The same mask will be saved in two places: obj_folder/mask and the corresponding folder containing the image from the same viewpoint. The latter will be used for normal map estimation.

Camera calibration

In MetaShape, import the images in the sfm_png_full folder and run the camera calibration process.

[Workflow] -> [Add Folder] -> select `sfm_png_full` -> select single cameras -> [Workflow] -> [Align Photos]

After camera calibration, export the camera parameters to cameras.xml.

[File] -> [Export] -> [Export Cameras]

The resulting cameras.xml file is what we have put in the object folder.

Normal map estimation

Install SDM-UniPS and run the following command to generate the normal maps for each view:

python <path/to/sdm_unips/main.py> --session_name YOUR_SESSION_NAME --test_dir <path/to/obj_folder/mvps_png_full> --checkpoint <path/to/sdm_unips_checkpoint_dir> --scalable --target normal

Tips: Prepare the mask for each view to improve the normal estimation results. This should be done when you have completed the previous mask segmentation step.

The original SDM-UniPS code outputs normal maps in the PNG format. You can instead get EXR format by replacing this line with the following one:

pyexr.write(f'{testdata.data.data_workspace}/normal.exr', nout)

Remember to install the pyexr package and import it in the file. After normal estimation, we collect the normal maps in the same folder. Since SDM-UniPS estimates normal maps in camera space, we also convert them to the world space using the camera parameters from the previous step.
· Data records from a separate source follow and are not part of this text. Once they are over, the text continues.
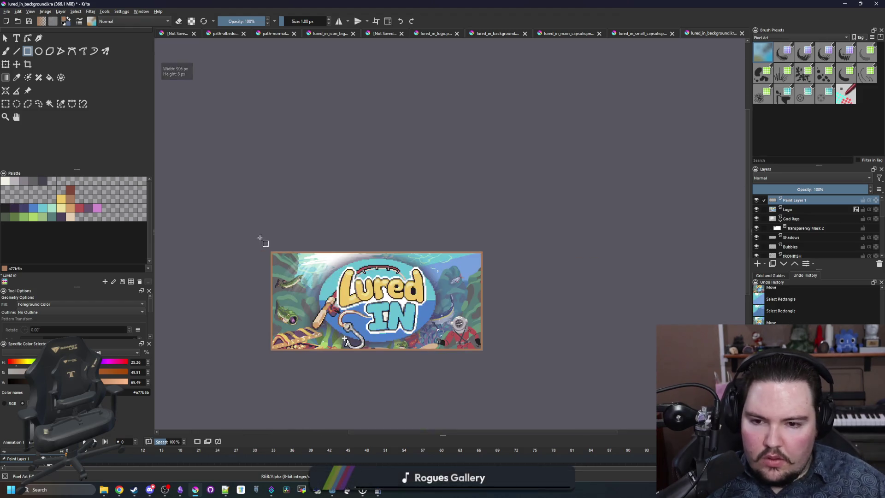
{"action": "scroll", "coordinate": [319, 314], "scroll_direction": "down", "scroll_amount": 1}
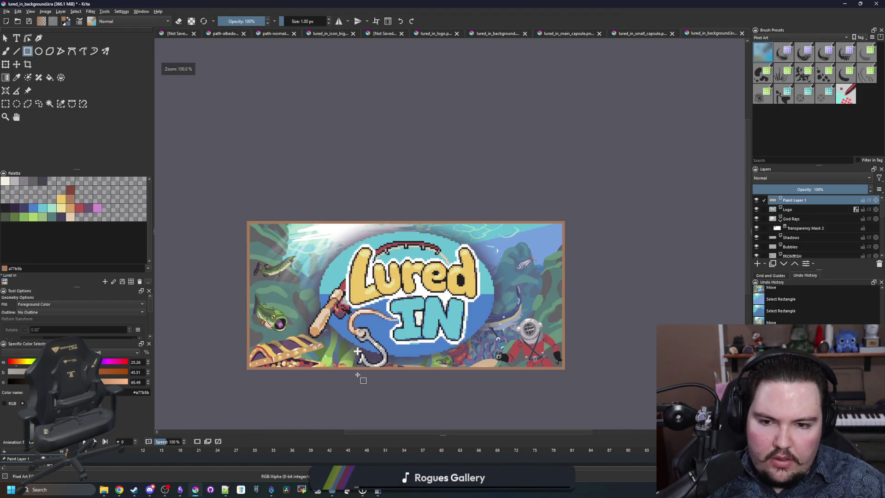
{"action": "scroll", "coordinate": [367, 306], "scroll_direction": "up", "scroll_amount": 10}
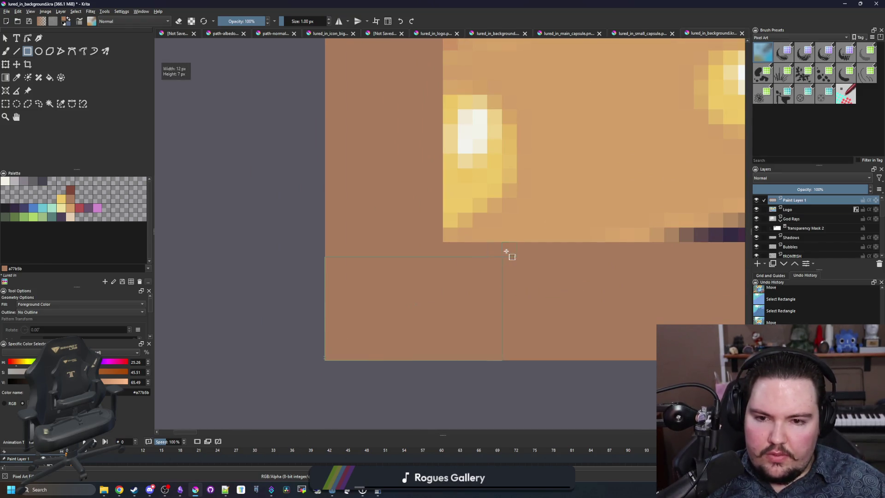
{"action": "mouse_move", "coordinate": [525, 243]}
{"action": "left_mouse_down"}
{"action": "mouse_move", "coordinate": [630, 226]}
{"action": "mouse_move", "coordinate": [793, 217]}
{"action": "mouse_move", "coordinate": [523, 226]}
{"action": "mouse_move", "coordinate": [307, 214]}
{"action": "mouse_move", "coordinate": [451, 266]}
{"action": "left_mouse_up"}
python gather_and_convert_normal_map.py --data_dir <path/to/obj_folder> --sdm_unips_result_dir <path/to/YOUR_SESSION_NAME/results>

The file structure is now as follows:

    - RAW
    - mvps_png_full
    - sfm_png_full
    - mask
    - normal_camera_space_sdmunips
    - normal_world_space_sdmunips
    - cameras.xml
    - results # if your SDM-UniPS output is in this folder

Convert camera parameters to NeuS format

The last step is to convert the camera parameters to the NeuS format.

python metashape2neus.py --xml_path <path/to/obj_folder/cameras.xml>

This will create a cameras_sphere.npz file in the same folder as cameras.xml. We also provide the converter to NeuS2 format. Check metashape2neus2_json_and_images.py for more details.
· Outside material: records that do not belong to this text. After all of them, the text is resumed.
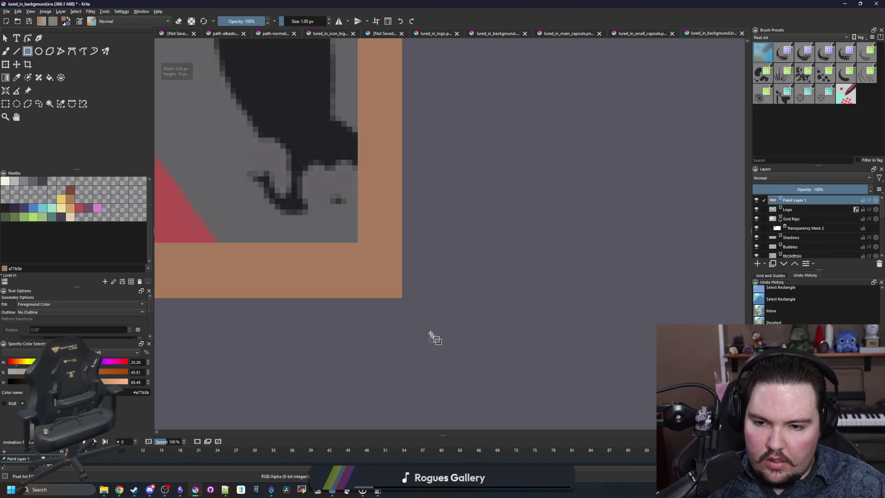
{"action": "mouse_move", "coordinate": [402, 298]}
{"action": "left_mouse_down"}
{"action": "mouse_move", "coordinate": [383, 138]}
{"action": "mouse_move", "coordinate": [350, 9]}
{"action": "mouse_move", "coordinate": [326, 3]}
{"action": "mouse_move", "coordinate": [332, 266]}
{"action": "mouse_move", "coordinate": [348, 261]}
{"action": "left_mouse_up"}
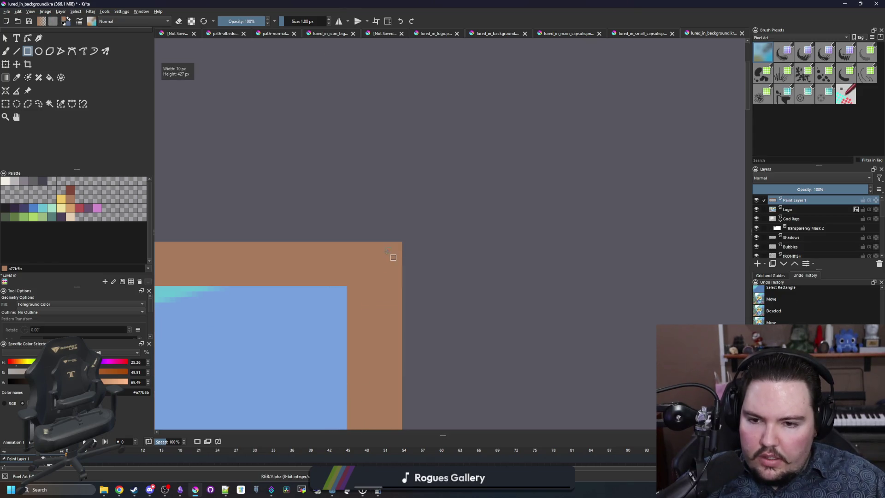
{"action": "left_click_drag", "start_coordinate": [228, 273], "coordinate": [153, 273]}
{"action": "left_click_drag", "start_coordinate": [168, 251], "coordinate": [676, 272]}
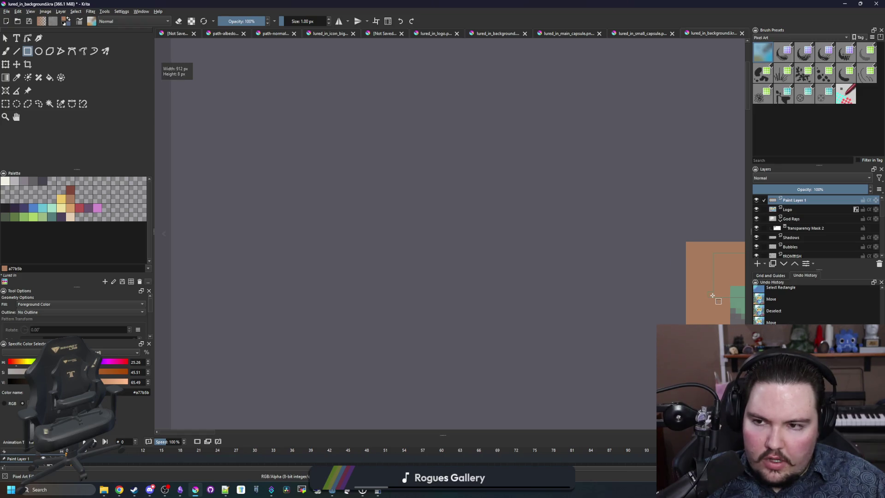
{"action": "mouse_move", "coordinate": [709, 293]}
{"action": "left_mouse_down"}
{"action": "mouse_move", "coordinate": [184, 271]}
{"action": "mouse_move", "coordinate": [454, 275]}
{"action": "mouse_move", "coordinate": [507, 292]}
{"action": "mouse_move", "coordinate": [454, 174]}
{"action": "mouse_move", "coordinate": [483, 230]}
{"action": "mouse_move", "coordinate": [498, 181]}
{"action": "mouse_move", "coordinate": [460, 391]}
{"action": "mouse_move", "coordinate": [422, 107]}
{"action": "mouse_move", "coordinate": [317, 281]}
{"action": "mouse_move", "coordinate": [547, 224]}
{"action": "left_mouse_up"}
Tips for capturing your own data

We used the iPhone's built-in camera app to take the images. Here are some tips for successful reconstruction:

  • Use a tripod to stabilize the camera.
  • Use a remote shutter release to avoid camera shake.
  • Keep the same focus point in each view. On iPhone, you can press and hold the screen to lock the focus point.
  • Use a white/black background to simplify the segmentation process.
  • Use a turntable to capture the object from different angles.
  • Place the object on a textured surface to help the Structure from Motion process.
  • Place the object in the center of the image.
  • We used a video light to illuminate the object from different angles in each view. Other light sources like a ring light/flashlight may also work.
  • In each view, vary the light source's position sufficiently around the camera. We used 12 different light positions in our setup.
  • Reduce the exposure if the captured images are overexposed.

The above capture process can be done with off-the-shelf equipment, but it is tedious. It would be more convenient if you could build a custom rig to automate the capture process, such as this example.